Vieira’s husband, former CBS News producer Richard Cohen, suffers from multiple sclerosis and has twice battled cancer. He is the author of “Blindsided : Lifting a Life Above Illness: A Reluctant Memoir,” about living with chronic illness, and “Strong at the Broken Places: Voices of Illness, a Chorus of Hope,” profiling five people, including two children, who live with chronic illness. Years earlier he also wrote a book about the resignation of Vice President Spiro Agnew.

Vieira’s exit from the demands of early morning television had been rumored for some time

NBC News President Steve Capus said that Vieira has “left an indelible imprint on morning television” and added that he is working with her on “developing her next chapter at NBC News.”

Vieira began her career in 1975 doing news at WORC Radio in Worcester, MA, then joined CBS News, where she spent more than a decade.

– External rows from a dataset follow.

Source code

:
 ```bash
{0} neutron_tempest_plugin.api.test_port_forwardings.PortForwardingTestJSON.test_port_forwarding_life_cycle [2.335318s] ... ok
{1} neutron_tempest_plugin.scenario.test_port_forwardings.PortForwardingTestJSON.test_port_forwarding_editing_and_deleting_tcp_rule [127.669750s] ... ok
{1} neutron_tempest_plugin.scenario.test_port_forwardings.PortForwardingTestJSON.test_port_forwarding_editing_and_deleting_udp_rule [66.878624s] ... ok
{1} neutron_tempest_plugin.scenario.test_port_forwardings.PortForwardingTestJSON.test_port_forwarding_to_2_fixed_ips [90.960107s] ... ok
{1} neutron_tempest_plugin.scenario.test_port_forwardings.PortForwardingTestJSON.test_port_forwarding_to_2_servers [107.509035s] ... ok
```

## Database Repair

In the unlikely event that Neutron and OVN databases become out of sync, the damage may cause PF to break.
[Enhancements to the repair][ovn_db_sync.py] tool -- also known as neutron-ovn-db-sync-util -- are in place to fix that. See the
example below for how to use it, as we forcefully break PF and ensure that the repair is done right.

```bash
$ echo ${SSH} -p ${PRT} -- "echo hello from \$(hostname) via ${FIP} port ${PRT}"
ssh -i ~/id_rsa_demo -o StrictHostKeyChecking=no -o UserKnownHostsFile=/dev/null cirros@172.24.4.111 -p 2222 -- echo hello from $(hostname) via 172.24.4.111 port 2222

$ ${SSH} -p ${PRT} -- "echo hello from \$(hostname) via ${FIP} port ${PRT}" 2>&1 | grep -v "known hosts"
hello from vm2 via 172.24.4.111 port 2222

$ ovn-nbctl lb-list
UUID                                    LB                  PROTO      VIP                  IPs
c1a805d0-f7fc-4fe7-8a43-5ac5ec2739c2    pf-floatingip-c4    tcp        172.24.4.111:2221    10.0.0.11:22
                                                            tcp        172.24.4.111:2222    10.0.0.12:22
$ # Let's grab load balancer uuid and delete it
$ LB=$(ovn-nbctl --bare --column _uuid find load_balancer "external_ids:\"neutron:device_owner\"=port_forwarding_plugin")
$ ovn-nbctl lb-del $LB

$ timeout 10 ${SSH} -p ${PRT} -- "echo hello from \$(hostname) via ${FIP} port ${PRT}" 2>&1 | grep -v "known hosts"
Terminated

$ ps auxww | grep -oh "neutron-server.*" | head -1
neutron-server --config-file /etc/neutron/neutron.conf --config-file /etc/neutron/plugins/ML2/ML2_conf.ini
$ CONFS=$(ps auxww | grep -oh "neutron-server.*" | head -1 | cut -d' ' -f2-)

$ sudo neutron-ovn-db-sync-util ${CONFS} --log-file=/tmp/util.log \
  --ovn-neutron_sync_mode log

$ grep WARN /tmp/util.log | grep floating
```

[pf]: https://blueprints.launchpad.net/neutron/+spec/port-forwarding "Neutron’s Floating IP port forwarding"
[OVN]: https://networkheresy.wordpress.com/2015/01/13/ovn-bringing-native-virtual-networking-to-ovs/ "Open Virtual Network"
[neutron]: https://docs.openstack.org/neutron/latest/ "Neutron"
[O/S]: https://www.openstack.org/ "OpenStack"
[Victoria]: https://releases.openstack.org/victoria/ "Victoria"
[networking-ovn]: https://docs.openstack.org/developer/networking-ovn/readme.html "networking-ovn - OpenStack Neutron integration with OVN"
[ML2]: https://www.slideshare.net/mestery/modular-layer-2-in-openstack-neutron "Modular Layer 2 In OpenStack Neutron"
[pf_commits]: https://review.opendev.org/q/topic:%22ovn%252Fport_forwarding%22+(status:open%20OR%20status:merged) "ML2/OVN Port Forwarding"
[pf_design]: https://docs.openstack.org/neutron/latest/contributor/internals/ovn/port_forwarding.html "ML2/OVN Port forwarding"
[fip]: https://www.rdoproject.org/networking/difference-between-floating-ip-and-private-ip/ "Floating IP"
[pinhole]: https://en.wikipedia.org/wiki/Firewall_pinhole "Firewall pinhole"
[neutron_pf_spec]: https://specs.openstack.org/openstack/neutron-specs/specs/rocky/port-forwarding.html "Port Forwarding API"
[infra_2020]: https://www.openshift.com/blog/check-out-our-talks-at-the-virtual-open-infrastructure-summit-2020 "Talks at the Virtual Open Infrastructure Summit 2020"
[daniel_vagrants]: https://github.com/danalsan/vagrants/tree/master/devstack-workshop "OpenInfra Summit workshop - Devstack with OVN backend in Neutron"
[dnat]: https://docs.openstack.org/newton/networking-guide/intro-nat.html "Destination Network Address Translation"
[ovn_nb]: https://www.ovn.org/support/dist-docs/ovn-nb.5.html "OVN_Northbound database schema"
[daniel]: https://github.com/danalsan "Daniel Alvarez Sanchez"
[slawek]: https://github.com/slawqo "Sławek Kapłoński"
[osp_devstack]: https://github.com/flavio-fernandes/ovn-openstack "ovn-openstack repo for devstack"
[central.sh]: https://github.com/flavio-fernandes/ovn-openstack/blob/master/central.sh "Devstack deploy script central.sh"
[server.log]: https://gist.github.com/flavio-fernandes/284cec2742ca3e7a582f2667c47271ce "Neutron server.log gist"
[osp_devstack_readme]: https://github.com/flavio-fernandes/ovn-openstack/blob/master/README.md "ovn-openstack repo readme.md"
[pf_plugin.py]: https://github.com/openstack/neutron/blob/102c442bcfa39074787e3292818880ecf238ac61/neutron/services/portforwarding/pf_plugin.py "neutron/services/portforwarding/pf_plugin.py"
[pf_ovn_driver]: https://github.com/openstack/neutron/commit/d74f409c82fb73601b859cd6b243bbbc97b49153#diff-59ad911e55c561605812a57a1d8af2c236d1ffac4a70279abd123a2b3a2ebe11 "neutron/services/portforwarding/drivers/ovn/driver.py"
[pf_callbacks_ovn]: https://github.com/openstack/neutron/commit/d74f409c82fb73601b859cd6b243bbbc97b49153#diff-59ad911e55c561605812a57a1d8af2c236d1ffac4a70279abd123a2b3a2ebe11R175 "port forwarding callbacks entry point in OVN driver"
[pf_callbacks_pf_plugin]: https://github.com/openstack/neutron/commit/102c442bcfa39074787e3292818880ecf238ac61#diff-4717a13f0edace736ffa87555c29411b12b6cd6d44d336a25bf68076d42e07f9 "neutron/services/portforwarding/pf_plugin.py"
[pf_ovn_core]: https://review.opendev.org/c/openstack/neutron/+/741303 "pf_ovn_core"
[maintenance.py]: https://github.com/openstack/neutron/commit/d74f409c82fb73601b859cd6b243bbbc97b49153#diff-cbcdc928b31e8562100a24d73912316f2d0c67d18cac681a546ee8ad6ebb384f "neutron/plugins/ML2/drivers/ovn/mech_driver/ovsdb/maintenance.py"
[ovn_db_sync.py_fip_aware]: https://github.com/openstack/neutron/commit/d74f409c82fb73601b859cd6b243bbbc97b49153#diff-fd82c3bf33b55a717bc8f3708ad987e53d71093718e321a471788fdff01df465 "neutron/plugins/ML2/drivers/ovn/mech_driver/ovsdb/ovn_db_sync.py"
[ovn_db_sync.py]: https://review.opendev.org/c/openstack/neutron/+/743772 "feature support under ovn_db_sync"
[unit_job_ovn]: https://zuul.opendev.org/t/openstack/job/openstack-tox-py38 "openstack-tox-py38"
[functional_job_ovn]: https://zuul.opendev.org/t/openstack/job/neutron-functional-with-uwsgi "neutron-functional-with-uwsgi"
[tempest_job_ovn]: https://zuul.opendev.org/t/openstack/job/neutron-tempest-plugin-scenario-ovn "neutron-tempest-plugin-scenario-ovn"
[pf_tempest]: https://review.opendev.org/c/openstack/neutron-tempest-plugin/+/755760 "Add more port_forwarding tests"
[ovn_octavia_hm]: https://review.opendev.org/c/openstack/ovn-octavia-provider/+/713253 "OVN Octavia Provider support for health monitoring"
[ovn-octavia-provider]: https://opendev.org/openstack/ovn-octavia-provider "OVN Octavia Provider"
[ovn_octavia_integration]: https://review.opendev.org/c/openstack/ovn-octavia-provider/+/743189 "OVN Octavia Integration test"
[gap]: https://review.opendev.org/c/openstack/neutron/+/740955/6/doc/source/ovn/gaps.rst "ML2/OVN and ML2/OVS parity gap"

She was than at ABC, becoming one of the original hosts of “The View,” before joining NBC’s Today in 2006 when Couric exited for CBS News. Vieira has also been host of the syndicated game show “Who Wants to Be a Millionaire” since 2002. 

Ann Curry, who will move into the co-anchor slot, has been news anchor on Today since 1997 and has substituted on the NBC Nightly News. Natalie Morales, who has co-hosted the third hour of Today, will move to the news chair for the main two hours and she will be succeeded in the third hour by NBC News White House correspondent and MSNBC anchor Savannah Guthrie.